TASK DATA:
+---+

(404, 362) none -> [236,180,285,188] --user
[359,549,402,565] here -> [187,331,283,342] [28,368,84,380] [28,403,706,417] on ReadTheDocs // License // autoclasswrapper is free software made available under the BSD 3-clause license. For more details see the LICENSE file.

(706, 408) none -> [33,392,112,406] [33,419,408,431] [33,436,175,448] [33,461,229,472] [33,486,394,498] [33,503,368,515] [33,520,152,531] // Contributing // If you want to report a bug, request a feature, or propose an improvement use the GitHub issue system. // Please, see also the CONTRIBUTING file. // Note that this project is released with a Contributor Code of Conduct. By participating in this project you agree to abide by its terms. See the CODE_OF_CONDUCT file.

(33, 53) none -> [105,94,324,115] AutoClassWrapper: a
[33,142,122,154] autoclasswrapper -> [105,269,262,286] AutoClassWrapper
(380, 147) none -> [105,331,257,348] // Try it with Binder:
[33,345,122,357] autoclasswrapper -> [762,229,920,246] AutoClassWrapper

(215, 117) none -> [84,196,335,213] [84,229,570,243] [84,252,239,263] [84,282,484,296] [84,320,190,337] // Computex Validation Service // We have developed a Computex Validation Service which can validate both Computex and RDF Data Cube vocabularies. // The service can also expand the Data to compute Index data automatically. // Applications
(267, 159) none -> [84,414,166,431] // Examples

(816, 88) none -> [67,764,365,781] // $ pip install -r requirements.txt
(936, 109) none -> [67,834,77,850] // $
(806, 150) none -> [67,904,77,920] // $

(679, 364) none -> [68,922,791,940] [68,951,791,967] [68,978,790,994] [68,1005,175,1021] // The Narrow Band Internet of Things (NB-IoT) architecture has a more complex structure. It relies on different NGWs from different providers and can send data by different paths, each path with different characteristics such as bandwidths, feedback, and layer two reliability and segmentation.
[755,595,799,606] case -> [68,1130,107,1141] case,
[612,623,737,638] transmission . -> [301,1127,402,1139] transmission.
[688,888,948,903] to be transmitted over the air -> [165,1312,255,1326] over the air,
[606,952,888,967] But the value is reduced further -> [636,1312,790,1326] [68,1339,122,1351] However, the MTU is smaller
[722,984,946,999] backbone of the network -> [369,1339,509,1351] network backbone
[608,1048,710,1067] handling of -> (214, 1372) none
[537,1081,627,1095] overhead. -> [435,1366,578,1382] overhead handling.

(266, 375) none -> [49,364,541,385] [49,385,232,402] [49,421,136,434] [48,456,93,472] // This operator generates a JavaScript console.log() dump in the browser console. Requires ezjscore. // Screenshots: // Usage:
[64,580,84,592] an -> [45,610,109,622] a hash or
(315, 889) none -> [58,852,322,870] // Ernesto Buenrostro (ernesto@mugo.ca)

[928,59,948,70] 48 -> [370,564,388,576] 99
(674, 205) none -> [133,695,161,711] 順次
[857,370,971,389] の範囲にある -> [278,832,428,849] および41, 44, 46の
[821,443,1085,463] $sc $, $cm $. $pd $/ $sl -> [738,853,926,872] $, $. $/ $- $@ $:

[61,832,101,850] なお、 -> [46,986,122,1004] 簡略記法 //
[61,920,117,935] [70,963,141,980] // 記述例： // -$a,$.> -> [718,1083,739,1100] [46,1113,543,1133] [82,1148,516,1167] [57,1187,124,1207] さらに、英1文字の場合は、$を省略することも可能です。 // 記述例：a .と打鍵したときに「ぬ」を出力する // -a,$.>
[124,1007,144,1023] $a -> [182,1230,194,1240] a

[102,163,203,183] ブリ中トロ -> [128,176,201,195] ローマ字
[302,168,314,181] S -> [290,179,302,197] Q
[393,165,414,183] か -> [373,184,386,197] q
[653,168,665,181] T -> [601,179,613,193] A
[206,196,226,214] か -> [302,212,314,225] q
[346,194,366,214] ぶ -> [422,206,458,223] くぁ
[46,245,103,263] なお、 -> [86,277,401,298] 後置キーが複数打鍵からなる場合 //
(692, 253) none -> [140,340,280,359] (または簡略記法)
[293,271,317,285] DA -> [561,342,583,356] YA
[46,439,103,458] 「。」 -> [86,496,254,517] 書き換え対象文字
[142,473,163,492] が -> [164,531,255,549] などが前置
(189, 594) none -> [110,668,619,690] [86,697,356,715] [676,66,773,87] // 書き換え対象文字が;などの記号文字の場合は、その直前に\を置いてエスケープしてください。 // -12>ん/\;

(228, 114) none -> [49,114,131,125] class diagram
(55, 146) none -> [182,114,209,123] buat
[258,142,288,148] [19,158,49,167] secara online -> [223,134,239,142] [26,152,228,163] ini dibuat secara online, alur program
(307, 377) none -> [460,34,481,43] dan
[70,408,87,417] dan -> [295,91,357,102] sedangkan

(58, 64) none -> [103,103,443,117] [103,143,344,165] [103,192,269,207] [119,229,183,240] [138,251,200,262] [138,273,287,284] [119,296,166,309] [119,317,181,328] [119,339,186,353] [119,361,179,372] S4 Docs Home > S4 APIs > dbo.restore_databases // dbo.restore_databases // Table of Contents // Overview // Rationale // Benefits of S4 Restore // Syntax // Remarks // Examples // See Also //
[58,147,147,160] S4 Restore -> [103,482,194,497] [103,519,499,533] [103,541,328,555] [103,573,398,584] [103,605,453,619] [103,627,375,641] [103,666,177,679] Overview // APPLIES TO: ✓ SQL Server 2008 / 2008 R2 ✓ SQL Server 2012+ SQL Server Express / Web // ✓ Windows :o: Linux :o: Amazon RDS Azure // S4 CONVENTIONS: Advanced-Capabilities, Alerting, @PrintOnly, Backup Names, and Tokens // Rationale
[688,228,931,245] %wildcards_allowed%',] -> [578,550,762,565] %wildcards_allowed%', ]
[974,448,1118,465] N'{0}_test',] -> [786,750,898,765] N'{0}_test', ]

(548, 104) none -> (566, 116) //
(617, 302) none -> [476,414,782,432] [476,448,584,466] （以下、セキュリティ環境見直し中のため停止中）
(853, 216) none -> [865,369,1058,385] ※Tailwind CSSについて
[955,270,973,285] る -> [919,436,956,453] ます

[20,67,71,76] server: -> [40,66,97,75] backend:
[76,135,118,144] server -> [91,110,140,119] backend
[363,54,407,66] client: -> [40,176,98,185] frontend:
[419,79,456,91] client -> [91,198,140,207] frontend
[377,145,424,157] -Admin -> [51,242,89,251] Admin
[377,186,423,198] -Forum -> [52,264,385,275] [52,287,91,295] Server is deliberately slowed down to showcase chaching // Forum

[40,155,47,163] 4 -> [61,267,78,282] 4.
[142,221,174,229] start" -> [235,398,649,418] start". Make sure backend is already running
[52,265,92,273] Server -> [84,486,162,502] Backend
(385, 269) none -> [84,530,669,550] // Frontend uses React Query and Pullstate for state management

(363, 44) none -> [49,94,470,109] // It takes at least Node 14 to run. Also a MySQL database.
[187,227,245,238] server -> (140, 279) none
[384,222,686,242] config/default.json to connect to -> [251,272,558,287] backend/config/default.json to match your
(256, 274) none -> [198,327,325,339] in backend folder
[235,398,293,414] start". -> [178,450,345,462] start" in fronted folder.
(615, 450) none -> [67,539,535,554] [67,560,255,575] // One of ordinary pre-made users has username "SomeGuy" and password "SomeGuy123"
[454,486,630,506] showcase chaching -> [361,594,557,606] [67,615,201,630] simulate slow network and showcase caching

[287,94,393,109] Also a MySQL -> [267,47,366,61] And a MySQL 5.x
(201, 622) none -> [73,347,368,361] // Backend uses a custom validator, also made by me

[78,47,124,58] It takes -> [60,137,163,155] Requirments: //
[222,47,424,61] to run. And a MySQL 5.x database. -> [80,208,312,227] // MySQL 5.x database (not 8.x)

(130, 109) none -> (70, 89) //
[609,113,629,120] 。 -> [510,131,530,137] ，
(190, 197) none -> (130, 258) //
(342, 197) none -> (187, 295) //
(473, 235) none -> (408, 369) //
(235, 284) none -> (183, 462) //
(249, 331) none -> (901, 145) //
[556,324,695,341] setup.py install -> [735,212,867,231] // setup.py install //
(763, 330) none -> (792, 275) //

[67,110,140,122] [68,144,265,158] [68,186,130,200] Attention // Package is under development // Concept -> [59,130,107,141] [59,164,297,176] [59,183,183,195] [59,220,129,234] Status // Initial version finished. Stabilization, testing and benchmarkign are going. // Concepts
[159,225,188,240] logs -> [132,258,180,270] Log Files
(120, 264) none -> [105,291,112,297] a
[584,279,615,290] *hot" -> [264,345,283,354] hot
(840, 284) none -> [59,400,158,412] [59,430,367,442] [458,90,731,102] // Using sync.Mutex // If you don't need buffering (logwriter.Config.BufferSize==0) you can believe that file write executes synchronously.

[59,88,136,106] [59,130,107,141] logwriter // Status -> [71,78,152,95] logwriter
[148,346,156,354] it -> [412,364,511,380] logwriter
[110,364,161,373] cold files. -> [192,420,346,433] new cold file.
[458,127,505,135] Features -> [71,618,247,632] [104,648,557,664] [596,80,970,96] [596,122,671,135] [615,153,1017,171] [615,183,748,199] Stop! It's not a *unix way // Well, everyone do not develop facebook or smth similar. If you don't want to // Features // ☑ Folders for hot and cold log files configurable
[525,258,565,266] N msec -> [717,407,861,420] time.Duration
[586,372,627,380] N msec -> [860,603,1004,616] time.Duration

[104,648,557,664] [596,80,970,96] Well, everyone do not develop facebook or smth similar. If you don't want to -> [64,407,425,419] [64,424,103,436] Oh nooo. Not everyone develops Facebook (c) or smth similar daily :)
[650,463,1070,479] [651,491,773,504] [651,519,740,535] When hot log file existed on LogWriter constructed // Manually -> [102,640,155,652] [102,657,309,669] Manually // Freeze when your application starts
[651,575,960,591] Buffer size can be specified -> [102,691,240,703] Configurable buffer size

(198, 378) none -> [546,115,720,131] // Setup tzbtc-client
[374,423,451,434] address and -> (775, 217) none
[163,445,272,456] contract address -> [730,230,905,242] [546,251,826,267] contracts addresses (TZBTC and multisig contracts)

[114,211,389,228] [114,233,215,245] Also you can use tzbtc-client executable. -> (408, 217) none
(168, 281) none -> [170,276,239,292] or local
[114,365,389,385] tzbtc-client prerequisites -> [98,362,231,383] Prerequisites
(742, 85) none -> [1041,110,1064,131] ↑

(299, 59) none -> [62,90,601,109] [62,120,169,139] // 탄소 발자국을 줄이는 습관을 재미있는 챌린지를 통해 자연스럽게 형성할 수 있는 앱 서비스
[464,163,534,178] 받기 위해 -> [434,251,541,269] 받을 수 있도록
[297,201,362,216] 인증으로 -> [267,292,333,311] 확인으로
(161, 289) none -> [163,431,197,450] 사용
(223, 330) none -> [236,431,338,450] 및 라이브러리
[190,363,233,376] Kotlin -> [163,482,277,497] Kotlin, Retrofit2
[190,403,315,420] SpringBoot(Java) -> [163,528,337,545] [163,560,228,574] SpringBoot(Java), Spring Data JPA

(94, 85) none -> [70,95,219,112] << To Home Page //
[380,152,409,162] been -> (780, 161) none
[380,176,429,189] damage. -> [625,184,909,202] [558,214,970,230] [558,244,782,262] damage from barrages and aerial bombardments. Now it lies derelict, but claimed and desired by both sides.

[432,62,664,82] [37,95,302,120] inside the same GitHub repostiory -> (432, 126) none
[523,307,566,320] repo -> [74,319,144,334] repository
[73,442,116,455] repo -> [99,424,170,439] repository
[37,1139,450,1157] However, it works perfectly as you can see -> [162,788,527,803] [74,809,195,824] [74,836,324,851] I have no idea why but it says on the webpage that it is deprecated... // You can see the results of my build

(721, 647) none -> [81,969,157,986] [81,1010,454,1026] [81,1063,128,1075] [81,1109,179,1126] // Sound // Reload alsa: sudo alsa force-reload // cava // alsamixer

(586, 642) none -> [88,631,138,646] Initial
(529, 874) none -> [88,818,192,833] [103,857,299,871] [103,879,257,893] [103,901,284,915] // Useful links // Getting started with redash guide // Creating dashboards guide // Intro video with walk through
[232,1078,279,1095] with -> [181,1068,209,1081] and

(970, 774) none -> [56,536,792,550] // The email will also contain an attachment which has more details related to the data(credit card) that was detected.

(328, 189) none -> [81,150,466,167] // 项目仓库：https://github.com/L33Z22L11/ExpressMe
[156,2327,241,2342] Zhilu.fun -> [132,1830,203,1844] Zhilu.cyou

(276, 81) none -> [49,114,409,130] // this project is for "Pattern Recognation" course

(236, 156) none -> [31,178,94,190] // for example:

+---+

EXERCISE OBJECTIVE: From the records above, transcribe without alteration every line from the one with "(853, 216) none" to the one with "[67,110,140,122] [68,144,265,158] [68,186,130,200]", inclusive.

WRITTEN RESPONSE:
(853, 216) none -> [865,369,1058,385] ※Tailwind CSSについて
[955,270,973,285] る -> [919,436,956,453] ます

[20,67,71,76] server: -> [40,66,97,75] backend:
[76,135,118,144] server -> [91,110,140,119] backend
[363,54,407,66] client: -> [40,176,98,185] frontend:
[419,79,456,91] client -> [91,198,140,207] frontend
[377,145,424,157] -Admin -> [51,242,89,251] Admin
[377,186,423,198] -Forum -> [52,264,385,275] [52,287,91,295] Server is deliberately slowed down to showcase chaching // Forum

[40,155,47,163] 4 -> [61,267,78,282] 4.
[142,221,174,229] start" -> [235,398,649,418] start". Make sure backend is already running
[52,265,92,273] Server -> [84,486,162,502] Backend
(385, 269) none -> [84,530,669,550] // Frontend uses React Query and Pullstate for state management

(363, 44) none -> [49,94,470,109] // It takes at least Node 14 to run. Also a MySQL database.
[187,227,245,238] server -> (140, 279) none
[384,222,686,242] config/default.json to connect to -> [251,272,558,287] backend/config/default.json to match your
(256, 274) none -> [198,327,325,339] in backend folder
[235,398,293,414] start". -> [178,450,345,462] start" in fronted folder.
(615, 450) none -> [67,539,535,554] [67,560,255,575] // One of ordinary pre-made users has username "SomeGuy" and password "SomeGuy123"
[454,486,630,506] showcase chaching -> [361,594,557,606] [67,615,201,630] simulate slow network and showcase caching

[287,94,393,109] Also a MySQL -> [267,47,366,61] And a MySQL 5.x
(201, 622) none -> [73,347,368,361] // Backend uses a custom validator, also made by me

[78,47,124,58] It takes -> [60,137,163,155] Requirments: //
[222,47,424,61] to run. And a MySQL 5.x database. -> [80,208,312,227] // MySQL 5.x database (not 8.x)

(130, 109) none -> (70, 89) //
[609,113,629,120] 。 -> [510,131,530,137] ，
(190, 197) none -> (130, 258) //
(342, 197) none -> (187, 295) //
(473, 235) none -> (408, 369) //
(235, 284) none -> (183, 462) //
(249, 331) none -> (901, 145) //
[556,324,695,341] setup.py install -> [735,212,867,231] // setup.py install //
(763, 330) none -> (792, 275) //

[67,110,140,122] [68,144,265,158] [68,186,130,200] Attention // Package is under development // Concept -> [59,130,107,141] [59,164,297,176] [59,183,183,195] [59,220,129,234] Status // Initial version finished. Stabilization, testing and benchmarkign are going. // Concepts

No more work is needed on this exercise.